La fortuna fluye en plumas estilográficas de alto linaje. Símbolos japoneses de fuerza y prosperidad modelan la silueta kitcho, un presagio afortunado, limitado a ocho piezas por diseño.
Carácter extraordinario. Las máscaras del teatro noh transmiten emociones complejas y una presencia sobrenatural. Hannya, Shishiguchi y Shintai son ejemplos de este arte, realizados en oro de 18 quilates bicolor.

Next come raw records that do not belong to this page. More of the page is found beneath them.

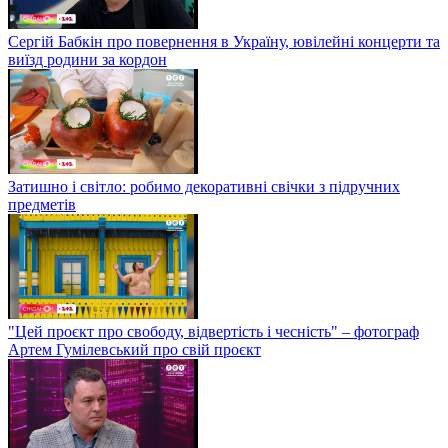
Сергій Бабкін про повернення в Україну, ювілейні концерти та
виїзд родини за кордон
Затишно і світло: робимо декоративні свічки з підручних
предметів
"Цей проєкт про свободу, відвертість і чесність" – фотограф
Артем Гумілевський про свій проєкт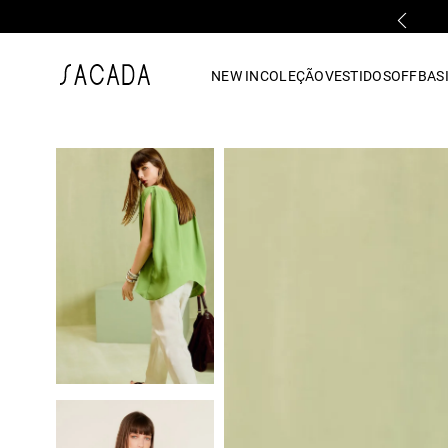
FALE COM UMA LOJA FÍSICA
1
º
vestido
NEW IN
COLEÇÃO
VESTIDOS
OFF
BASI
2
º
vestido midi
3
º
blusa
4
º
tricot
5
º
calca
6
º
vestido longo
7
º
macacão
8
º
saia
9
º
jeans
10
º
camisa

Los escenarios del teatro noh son espacios muy sencillos que incluyen fondos con pinos dispuestos para acoger a los dioses. Entre los protagonistas sobrenaturales se encuentran Ootobide, dios del trueno, la suprema diosa Masukami y Shintai, la divinidad masculina.
Las representaciones que narran el amor y las angustias de la mujer son pilares del arte noh. En las máscaras Magojiro, Hashihime y en la hostil Hannya, los hábiles talladores equilibran belleza y ambigüedad emocional.
Las omote, talladas en ciprés, se consideran objetos capaces de evocar a los espíritus. Se dice que sus almas residen en las máscaras Kobeshimi, Shikami y Shishiguchi, encarnación leonina del demonio Manjushri.

Por su maestría en formas de arte como el taka-maki-e, Zohiko, fundada en Kioto en 1661, se ha convertido en un nombre de referencia en Japón para la lacadura de alta calidad. Muchas de sus creaciones forman parte de las colecciones de la Corte Imperial.